Dükkanda patron, sipariş notunda müşteri sıkıştırınca böyle olaylar kaçınılmaz oluyor.
Bazen kask bile vermiyorlar. Alamıyoruz da. En kötü kask 1000 lira olmuş.
Onun dışında yollar zaten çok kaygan, bir de özellikle belediyenin yol sulama kamyonları virajları sulayınca bir anda kuru yerden yaş yere lastik deyince aşırı kaygan, jilet gibi oluyor yol.
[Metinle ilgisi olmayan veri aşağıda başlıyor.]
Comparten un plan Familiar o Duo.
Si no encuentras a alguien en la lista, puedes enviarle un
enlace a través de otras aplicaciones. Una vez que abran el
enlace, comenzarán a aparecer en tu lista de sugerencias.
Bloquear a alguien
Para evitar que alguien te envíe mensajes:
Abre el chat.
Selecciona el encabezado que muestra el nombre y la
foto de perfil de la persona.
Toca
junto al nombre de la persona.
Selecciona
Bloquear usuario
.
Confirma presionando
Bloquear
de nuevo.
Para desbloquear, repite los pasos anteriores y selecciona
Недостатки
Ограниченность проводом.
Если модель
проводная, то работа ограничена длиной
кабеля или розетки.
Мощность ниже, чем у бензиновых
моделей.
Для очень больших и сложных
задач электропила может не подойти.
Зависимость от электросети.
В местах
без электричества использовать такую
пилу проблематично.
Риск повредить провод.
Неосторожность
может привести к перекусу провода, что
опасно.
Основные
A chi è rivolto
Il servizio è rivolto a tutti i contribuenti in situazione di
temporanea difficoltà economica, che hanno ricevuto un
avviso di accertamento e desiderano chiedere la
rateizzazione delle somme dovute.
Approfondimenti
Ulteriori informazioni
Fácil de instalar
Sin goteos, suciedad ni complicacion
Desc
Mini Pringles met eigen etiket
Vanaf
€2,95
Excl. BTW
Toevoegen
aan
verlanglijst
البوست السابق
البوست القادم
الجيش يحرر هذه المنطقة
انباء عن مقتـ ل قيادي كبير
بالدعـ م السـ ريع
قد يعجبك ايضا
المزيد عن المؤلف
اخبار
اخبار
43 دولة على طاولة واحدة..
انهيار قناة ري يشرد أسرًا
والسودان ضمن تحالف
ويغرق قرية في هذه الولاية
Onun dışında hadi kaydık diyelim bariyerler kılıç gibi, bariyere denk gelsek ikiye bölünüyoruz resmen.
Ama her şeyden çok en büyük sebep sipariş notunda müşteri baskısı bir de dükkandaki patron baskısı... 5 dakika geç gitse demedikleri kalmıyor. Sonunda da ölüm geliyor.
Biz sesimizi çıkarırsak, birlikte hareket edersek elde edemeyeceğimiz kazanım yok. Örneğin katil bariyer konusunda İstanbul'da çok ciddi sesler yükselince şimdi ki bariyerler demir aralıklı değil bütün olarak yapılmaya başlandı. Bu ölümler birer cinayettir. Bu cinayetlerin son bulması ise motokurye işçilerinin bir araya gelmesi ile mümkündür.